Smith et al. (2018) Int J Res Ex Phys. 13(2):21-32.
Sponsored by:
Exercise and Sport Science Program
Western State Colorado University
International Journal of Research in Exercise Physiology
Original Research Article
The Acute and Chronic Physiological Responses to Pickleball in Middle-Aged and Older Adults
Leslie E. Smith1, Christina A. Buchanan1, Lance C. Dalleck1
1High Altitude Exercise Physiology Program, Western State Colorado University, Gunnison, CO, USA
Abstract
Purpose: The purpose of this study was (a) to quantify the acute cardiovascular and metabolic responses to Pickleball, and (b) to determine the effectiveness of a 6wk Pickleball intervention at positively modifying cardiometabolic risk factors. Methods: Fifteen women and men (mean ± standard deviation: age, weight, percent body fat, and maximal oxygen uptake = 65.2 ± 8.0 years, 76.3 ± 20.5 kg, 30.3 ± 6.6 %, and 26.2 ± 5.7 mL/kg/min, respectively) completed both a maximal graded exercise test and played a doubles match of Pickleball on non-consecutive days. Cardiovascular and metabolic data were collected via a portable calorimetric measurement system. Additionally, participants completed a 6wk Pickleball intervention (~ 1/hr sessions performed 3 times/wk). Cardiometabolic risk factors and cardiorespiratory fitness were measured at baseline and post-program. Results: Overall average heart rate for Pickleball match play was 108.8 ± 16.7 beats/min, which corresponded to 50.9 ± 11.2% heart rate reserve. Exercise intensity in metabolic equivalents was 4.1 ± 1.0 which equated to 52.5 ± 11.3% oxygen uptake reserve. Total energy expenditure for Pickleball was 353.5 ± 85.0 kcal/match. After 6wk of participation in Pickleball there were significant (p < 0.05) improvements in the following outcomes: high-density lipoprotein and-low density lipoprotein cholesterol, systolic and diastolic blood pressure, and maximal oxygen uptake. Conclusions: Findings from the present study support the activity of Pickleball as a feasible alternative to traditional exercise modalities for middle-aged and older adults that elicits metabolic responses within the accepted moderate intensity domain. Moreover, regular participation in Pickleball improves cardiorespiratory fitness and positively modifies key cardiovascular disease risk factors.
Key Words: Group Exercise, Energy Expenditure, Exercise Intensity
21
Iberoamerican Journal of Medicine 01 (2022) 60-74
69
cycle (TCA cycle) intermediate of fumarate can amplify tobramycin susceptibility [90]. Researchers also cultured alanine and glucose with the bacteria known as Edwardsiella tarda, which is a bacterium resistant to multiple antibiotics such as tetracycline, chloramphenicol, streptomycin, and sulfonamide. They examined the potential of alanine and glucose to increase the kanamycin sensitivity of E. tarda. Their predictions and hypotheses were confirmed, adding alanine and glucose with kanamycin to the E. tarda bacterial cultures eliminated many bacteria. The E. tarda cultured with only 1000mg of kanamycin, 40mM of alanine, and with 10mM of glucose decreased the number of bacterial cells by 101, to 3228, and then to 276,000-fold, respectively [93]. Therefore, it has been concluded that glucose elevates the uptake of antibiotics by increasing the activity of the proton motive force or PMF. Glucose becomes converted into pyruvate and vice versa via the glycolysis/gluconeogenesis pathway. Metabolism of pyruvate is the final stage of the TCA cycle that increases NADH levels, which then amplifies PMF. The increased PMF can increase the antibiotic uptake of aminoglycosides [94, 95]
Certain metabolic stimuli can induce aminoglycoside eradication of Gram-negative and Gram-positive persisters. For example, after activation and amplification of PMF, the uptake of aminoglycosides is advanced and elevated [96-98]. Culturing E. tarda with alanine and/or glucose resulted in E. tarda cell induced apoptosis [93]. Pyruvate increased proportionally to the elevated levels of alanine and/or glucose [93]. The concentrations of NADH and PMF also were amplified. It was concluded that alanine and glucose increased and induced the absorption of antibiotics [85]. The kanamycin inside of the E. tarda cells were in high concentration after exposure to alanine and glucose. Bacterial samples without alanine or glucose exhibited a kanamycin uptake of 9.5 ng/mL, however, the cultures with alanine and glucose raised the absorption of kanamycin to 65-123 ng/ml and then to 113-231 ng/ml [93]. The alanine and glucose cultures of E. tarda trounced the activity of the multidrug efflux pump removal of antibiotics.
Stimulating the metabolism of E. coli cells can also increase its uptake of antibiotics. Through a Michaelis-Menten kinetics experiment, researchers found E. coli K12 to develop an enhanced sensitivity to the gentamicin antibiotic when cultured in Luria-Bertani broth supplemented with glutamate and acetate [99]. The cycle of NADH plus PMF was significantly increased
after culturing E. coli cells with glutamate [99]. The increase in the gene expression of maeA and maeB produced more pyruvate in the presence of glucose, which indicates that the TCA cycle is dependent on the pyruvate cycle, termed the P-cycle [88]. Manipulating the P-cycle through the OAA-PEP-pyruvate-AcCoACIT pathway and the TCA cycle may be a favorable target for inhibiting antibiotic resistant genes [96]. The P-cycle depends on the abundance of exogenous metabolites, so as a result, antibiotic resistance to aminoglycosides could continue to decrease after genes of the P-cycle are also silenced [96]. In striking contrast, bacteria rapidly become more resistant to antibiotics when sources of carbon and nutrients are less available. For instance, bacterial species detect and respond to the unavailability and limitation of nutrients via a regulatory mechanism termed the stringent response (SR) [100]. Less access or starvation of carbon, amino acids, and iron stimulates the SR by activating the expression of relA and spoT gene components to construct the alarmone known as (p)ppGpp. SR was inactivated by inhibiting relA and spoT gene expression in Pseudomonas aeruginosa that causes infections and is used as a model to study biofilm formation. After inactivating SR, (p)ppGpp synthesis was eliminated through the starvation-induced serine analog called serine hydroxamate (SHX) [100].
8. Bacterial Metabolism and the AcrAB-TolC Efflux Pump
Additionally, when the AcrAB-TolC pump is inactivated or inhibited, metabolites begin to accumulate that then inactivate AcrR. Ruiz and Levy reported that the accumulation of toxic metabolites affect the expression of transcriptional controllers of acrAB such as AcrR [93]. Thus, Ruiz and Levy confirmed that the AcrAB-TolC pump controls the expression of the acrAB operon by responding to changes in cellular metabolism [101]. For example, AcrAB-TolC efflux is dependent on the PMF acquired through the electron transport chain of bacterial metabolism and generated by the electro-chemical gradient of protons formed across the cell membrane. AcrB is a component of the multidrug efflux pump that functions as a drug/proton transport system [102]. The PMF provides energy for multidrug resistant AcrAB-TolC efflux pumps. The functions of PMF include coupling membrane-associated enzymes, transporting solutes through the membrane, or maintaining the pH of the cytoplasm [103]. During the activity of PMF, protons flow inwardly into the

# Directions:
Recopy the entries above in their entirety, exactly.

# Result for this exercise:
Smith et al. (2018) Int J Res Ex Phys. 13(2):21-32.
Sponsored by:
Exercise and Sport Science Program
Western State Colorado University
International Journal of Research in Exercise Physiology
Original Research Article
The Acute and Chronic Physiological Responses to Pickleball in Middle-Aged and Older Adults
Leslie E. Smith1, Christina A. Buchanan1, Lance C. Dalleck1
1High Altitude Exercise Physiology Program, Western State Colorado University, Gunnison, CO, USA
Abstract
Purpose: The purpose of this study was (a) to quantify the acute cardiovascular and metabolic responses to Pickleball, and (b) to determine the effectiveness of a 6wk Pickleball intervention at positively modifying cardiometabolic risk factors. Methods: Fifteen women and men (mean ± standard deviation: age, weight, percent body fat, and maximal oxygen uptake = 65.2 ± 8.0 years, 76.3 ± 20.5 kg, 30.3 ± 6.6 %, and 26.2 ± 5.7 mL/kg/min, respectively) completed both a maximal graded exercise test and played a doubles match of Pickleball on non-consecutive days. Cardiovascular and metabolic data were collected via a portable calorimetric measurement system. Additionally, participants completed a 6wk Pickleball intervention (~ 1/hr sessions performed 3 times/wk). Cardiometabolic risk factors and cardiorespiratory fitness were measured at baseline and post-program. Results: Overall average heart rate for Pickleball match play was 108.8 ± 16.7 beats/min, which corresponded to 50.9 ± 11.2% heart rate reserve. Exercise intensity in metabolic equivalents was 4.1 ± 1.0 which equated to 52.5 ± 11.3% oxygen uptake reserve. Total energy expenditure for Pickleball was 353.5 ± 85.0 kcal/match. After 6wk of participation in Pickleball there were significant (p < 0.05) improvements in the following outcomes: high-density lipoprotein and-low density lipoprotein cholesterol, systolic and diastolic blood pressure, and maximal oxygen uptake. Conclusions: Findings from the present study support the activity of Pickleball as a feasible alternative to traditional exercise modalities for middle-aged and older adults that elicits metabolic responses within the accepted moderate intensity domain. Moreover, regular participation in Pickleball improves cardiorespiratory fitness and positively modifies key cardiovascular disease risk factors.
Key Words: Group Exercise, Energy Expenditure, Exercise Intensity
21
Iberoamerican Journal of Medicine 01 (2022) 60-74
69
cycle (TCA cycle) intermediate of fumarate can amplify tobramycin susceptibility [90]. Researchers also cultured alanine and glucose with the bacteria known as Edwardsiella tarda, which is a bacterium resistant to multiple antibiotics such as tetracycline, chloramphenicol, streptomycin, and sulfonamide. They examined the potential of alanine and glucose to increase the kanamycin sensitivity of E. tarda. Their predictions and hypotheses were confirmed, adding alanine and glucose with kanamycin to the E. tarda bacterial cultures eliminated many bacteria. The E. tarda cultured with only 1000mg of kanamycin, 40mM of alanine, and with 10mM of glucose decreased the number of bacterial cells by 101, to 3228, and then to 276,000-fold, respectively [93]. Therefore, it has been concluded that glucose elevates the uptake of antibiotics by increasing the activity of the proton motive force or PMF. Glucose becomes converted into pyruvate and vice versa via the glycolysis/gluconeogenesis pathway. Metabolism of pyruvate is the final stage of the TCA cycle that increases NADH levels, which then amplifies PMF. The increased PMF can increase the antibiotic uptake of aminoglycosides [94, 95]
Certain metabolic stimuli can induce aminoglycoside eradication of Gram-negative and Gram-positive persisters. For example, after activation and amplification of PMF, the uptake of aminoglycosides is advanced and elevated [96-98]. Culturing E. tarda with alanine and/or glucose resulted in E. tarda cell induced apoptosis [93]. Pyruvate increased proportionally to the elevated levels of alanine and/or glucose [93]. The concentrations of NADH and PMF also were amplified. It was concluded that alanine and glucose increased and induced the absorption of antibiotics [85]. The kanamycin inside of the E. tarda cells were in high concentration after exposure to alanine and glucose. Bacterial samples without alanine or glucose exhibited a kanamycin uptake of 9.5 ng/mL, however, the cultures with alanine and glucose raised the absorption of kanamycin to 65-123 ng/ml and then to 113-231 ng/ml [93]. The alanine and glucose cultures of E. tarda trounced the activity of the multidrug efflux pump removal of antibiotics.
Stimulating the metabolism of E. coli cells can also increase its uptake of antibiotics. Through a Michaelis-Menten kinetics experiment, researchers found E. coli K12 to develop an enhanced sensitivity to the gentamicin antibiotic when cultured in Luria-Bertani broth supplemented with glutamate and acetate [99]. The cycle of NADH plus PMF was significantly increased
after culturing E. coli cells with glutamate [99]. The increase in the gene expression of maeA and maeB produced more pyruvate in the presence of glucose, which indicates that the TCA cycle is dependent on the pyruvate cycle, termed the P-cycle [88]. Manipulating the P-cycle through the OAA-PEP-pyruvate-AcCoACIT pathway and the TCA cycle may be a favorable target for inhibiting antibiotic resistant genes [96]. The P-cycle depends on the abundance of exogenous metabolites, so as a result, antibiotic resistance to aminoglycosides could continue to decrease after genes of the P-cycle are also silenced [96]. In striking contrast, bacteria rapidly become more resistant to antibiotics when sources of carbon and nutrients are less available. For instance, bacterial species detect and respond to the unavailability and limitation of nutrients via a regulatory mechanism termed the stringent response (SR) [100]. Less access or starvation of carbon, amino acids, and iron stimulates the SR by activating the expression of relA and spoT gene components to construct the alarmone known as (p)ppGpp. SR was inactivated by inhibiting relA and spoT gene expression in Pseudomonas aeruginosa that causes infections and is used as a model to study biofilm formation. After inactivating SR, (p)ppGpp synthesis was eliminated through the starvation-induced serine analog called serine hydroxamate (SHX) [100].
8. Bacterial Metabolism and the AcrAB-TolC Efflux Pump
Additionally, when the AcrAB-TolC pump is inactivated or inhibited, metabolites begin to accumulate that then inactivate AcrR. Ruiz and Levy reported that the accumulation of toxic metabolites affect the expression of transcriptional controllers of acrAB such as AcrR [93]. Thus, Ruiz and Levy confirmed that the AcrAB-TolC pump controls the expression of the acrAB operon by responding to changes in cellular metabolism [101]. For example, AcrAB-TolC efflux is dependent on the PMF acquired through the electron transport chain of bacterial metabolism and generated by the electro-chemical gradient of protons formed across the cell membrane. AcrB is a component of the multidrug efflux pump that functions as a drug/proton transport system [102]. The PMF provides energy for multidrug resistant AcrAB-TolC efflux pumps. The functions of PMF include coupling membrane-associated enzymes, transporting solutes through the membrane, or maintaining the pH of the cytoplasm [103]. During the activity of PMF, protons flow inwardly into the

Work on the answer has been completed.